From a 2012 tweet: "We already have Univ Health Care, we made decision long ago to treat everyone that enters an emergency room."
- Reality check: This is widely held misconception about the health care system. It's true that federal law requires emergency rooms to treat patients who come through their doors. But that's all they have to do — stabilize an emergency condition. They don't provide comprehensive care. And what they are forced to provide isn't free. Patients still get a bill — often an expensive one.
Sunday, asked whether the bill will pass:
- "I don't know if he's going to get what he wants next week, but he's going to get what he wants eventually, because this guy always gets what he wants. OK? What I know about President Trump is that the world, he's got very, very good karma. He's very, very good to the people that are super close to him. Look at how great his kids turned out. You can't fake good kids."
Why it matters: Scaramucci is communications director, not HHS secretary and not director of legislative affairs, so it's not fair to expect him to have mastered health policy. But as the rest of the Trump administration's experience with this process demonstrates, it's almost impossible to make a case for this bill without engaging on the specifics of what it would do.

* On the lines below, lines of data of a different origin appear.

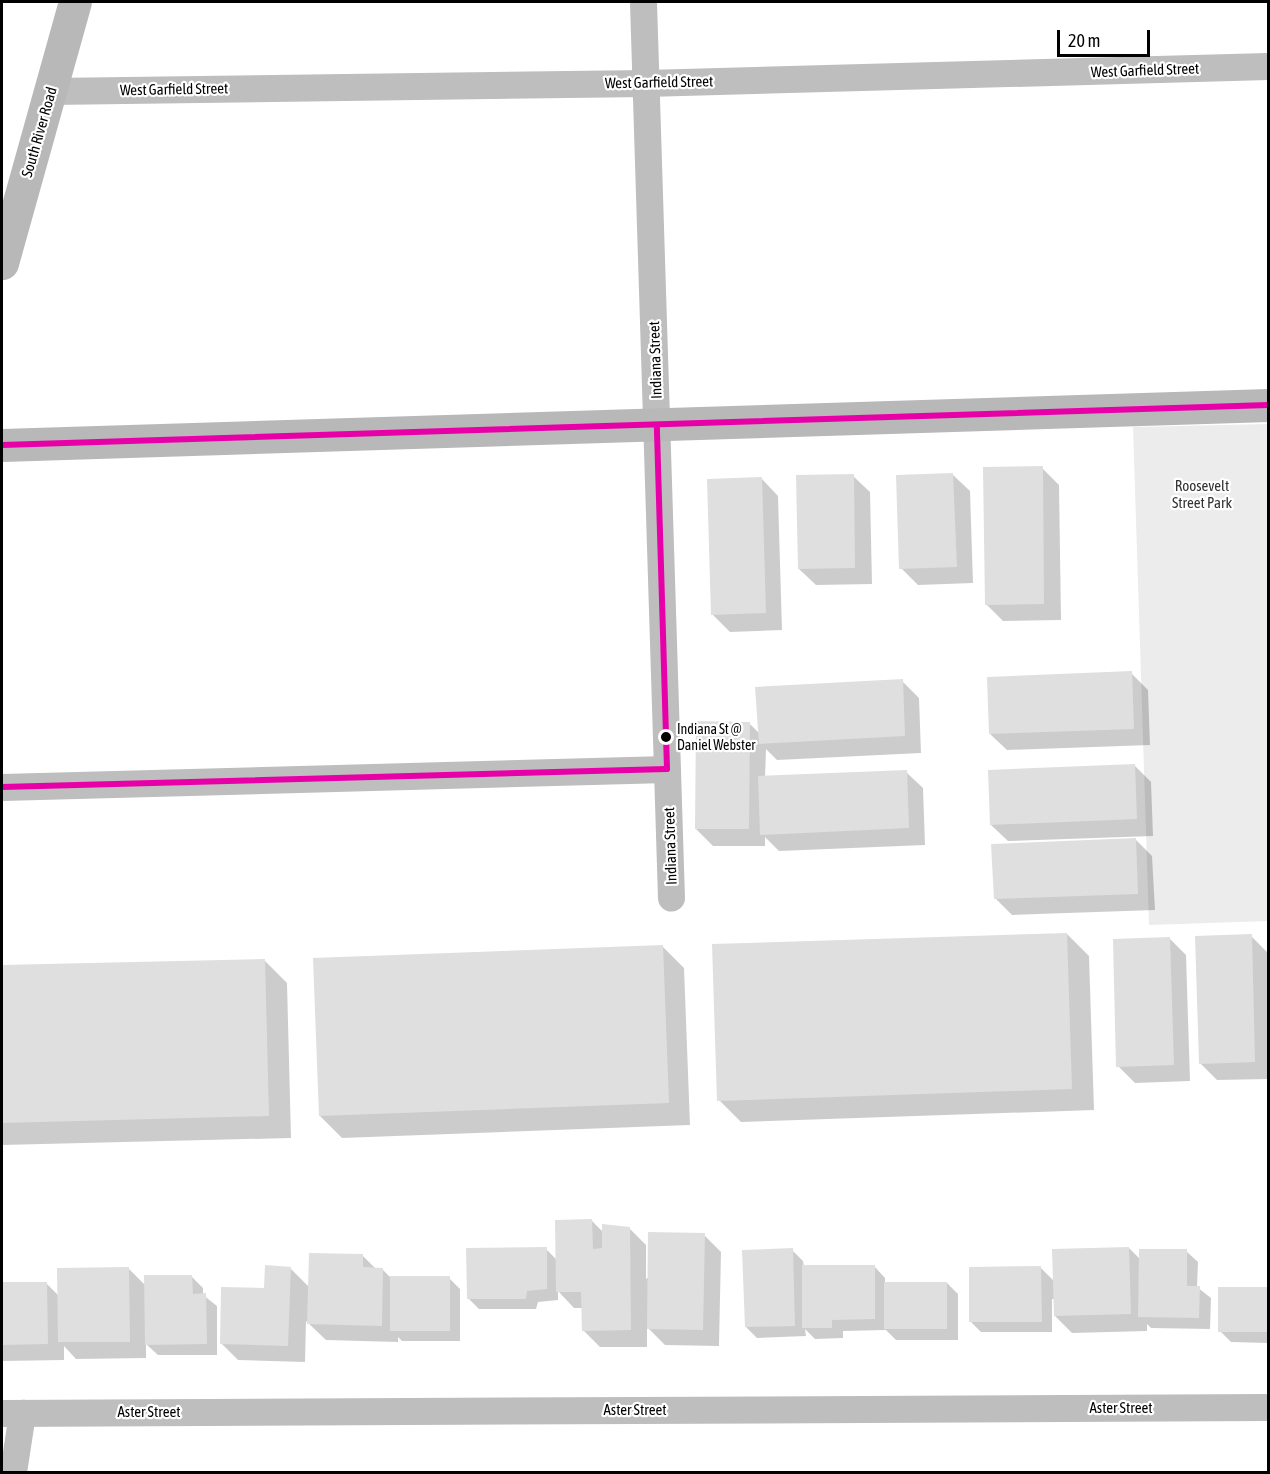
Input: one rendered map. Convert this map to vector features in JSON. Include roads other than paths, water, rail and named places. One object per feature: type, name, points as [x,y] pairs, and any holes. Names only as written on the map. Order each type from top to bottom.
[{"type":"main road","name":"South River Road","points":[[2,263],[75,2]]},
{"type":"main road","points":[[2,445],[1269,405]]},
{"type":"street","name":"Indiana Street","points":[[643,2],[671,898]]},
{"type":"street","name":"West Garfield Street","points":[[50,91],[646,83],[1269,66]]},
{"type":"street","points":[[2,787],[667,769]]},
{"type":"street","name":"Aster Street","points":[[12,1413],[1269,1407]]},
{"type":"street","points":[[12,1413],[13,1473]]},
{"type":"place","name":"Indiana St @ Daniel Webster","points":[[666,737]]},
{"type":"park label","name":"Roosevelt Street Park","points":[[1202,494]]}]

While you were weekending ...
- Cruz has a controversial answer to the limitations imposed by the Senate's budget rules: Just overrule the parliamentarian, allowing Republicans to use the 51-vote threshold for whatever they want. Bloomberg has the details on Cruz's pitch.
- Asked about his apparent reversal from supporting repeal-and-replace to supporting repeal alone, Sen. Rand Paul said on CNN Sunday that he still prefers repeal and replace — but when he says "replace," he means "legalizing inexpensive insurance, which means the federal government doesn't regulate it."
- "I think until the vote is actually on the floor of the Senate, some people may not tell you what they're actually going to do," Sen. John Barrasso said on CBS' "Face the Nation."
- Collins becomes a firmer "no" vote by the minute. She told constituents on Friday that she's firmly opposed to the Senate bill's Medicaid changes: "You don't take a safety net program that has been operating for more than 50 years and change it in fundamental ways without having a single hearing to evaluate its impact," she said, according to the Portland Press-Herald.
- A failed vote this week won't be the end of the repeal debate, Sen. John Thune said on "Fox News Sunday": "We are going to vote to repeal and replace Obamacare ... it's not a question of if, it's a question of when."
- Democrats' march toward embracing single-payer continues. "We're going to look at broader things — single payer is one of them," Sen. Chuck Schumer said on ABC's "This Week."